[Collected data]
━━━━━━━━
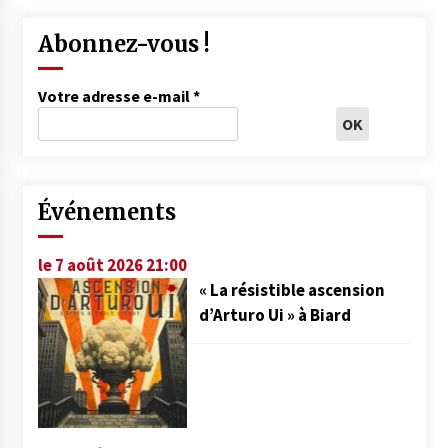
Abonnez-vous !
Votre adresse e-mail
*
Événements
le 7 août 2026 21:00
« La résistible ascension
d’Arturo Ui » à Biard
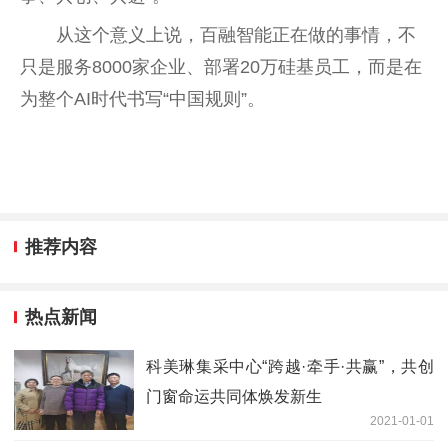
从这个意义上说，百融智能正在做的事情，不
只是服务8000家企业、部署20万硅基员工，而是在
为整个AI时代书写“中国规则”。
推荐内容
热点新闻
科美琳集采中心“跨越·牵手·共赢”，共创
门窗命运共同体焕发新生
2021-01-01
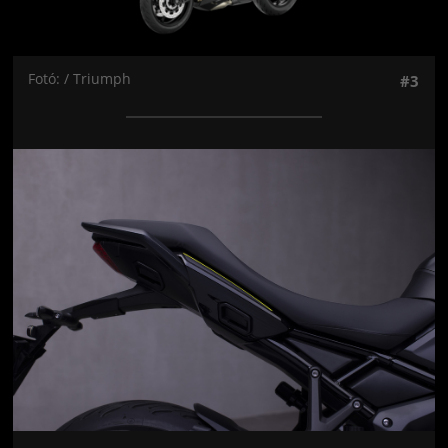
Fotó: / Triumph
#3
Jön még kép!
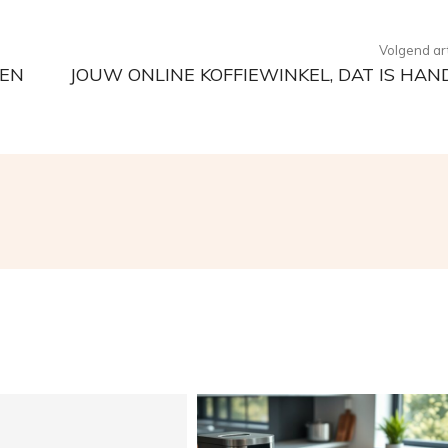
Volgend art
TEN
JOUW ONLINE KOFFIEWINKEL, DAT IS HAN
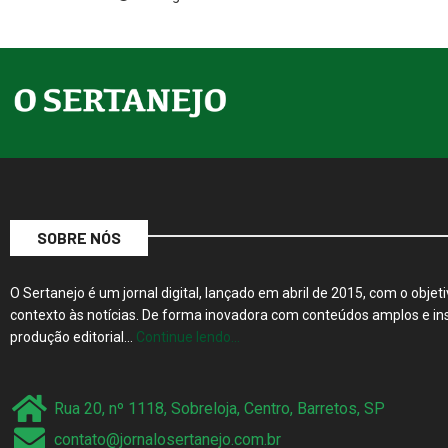
SOBRE NÓS
O Sertanejo é um jornal digital, lançado em abril de 2015, com o objeti
contexto às notícias. De forma inovadora com conteúdos amplos e ins
produção editorial…
Continue lendo…
Rua 20, nº 1118, Sobreloja, Centro, Barretos, SP
contato@jornalosertanejo.com.br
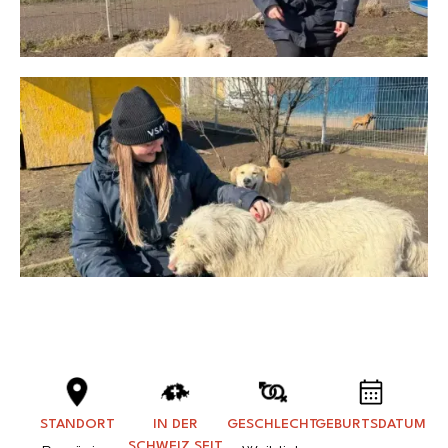
STANDORT
IN DER
GESCHLECHT
GEBURTSDATUM
SCHWEIZ SEIT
━━━━━━━━
## YOUR TASK
Give again, exactly as written, the lines from the one with "JOUW ONLINE KOFFIEWINKEL, DAT IS HAN" through the last line of the entries above, but skip the pictures.

## ANSWER TO THIS TASK
JOUW ONLINE KOFFIEWINKEL, DAT IS HAN
SOBRE NÓS
O Sertanejo é um jornal digital, lançado em abril de 2015, com o objeti
contexto às notícias. De forma inovadora com conteúdos amplos e ins
produção editorial…
Continue lendo…
Rua 20, nº 1118, Sobreloja, Centro, Barretos, SP
contato@jornalosertanejo.com.br
STANDORT
IN DER
GESCHLECHT
GEBURTSDATUM
SCHWEIZ SEIT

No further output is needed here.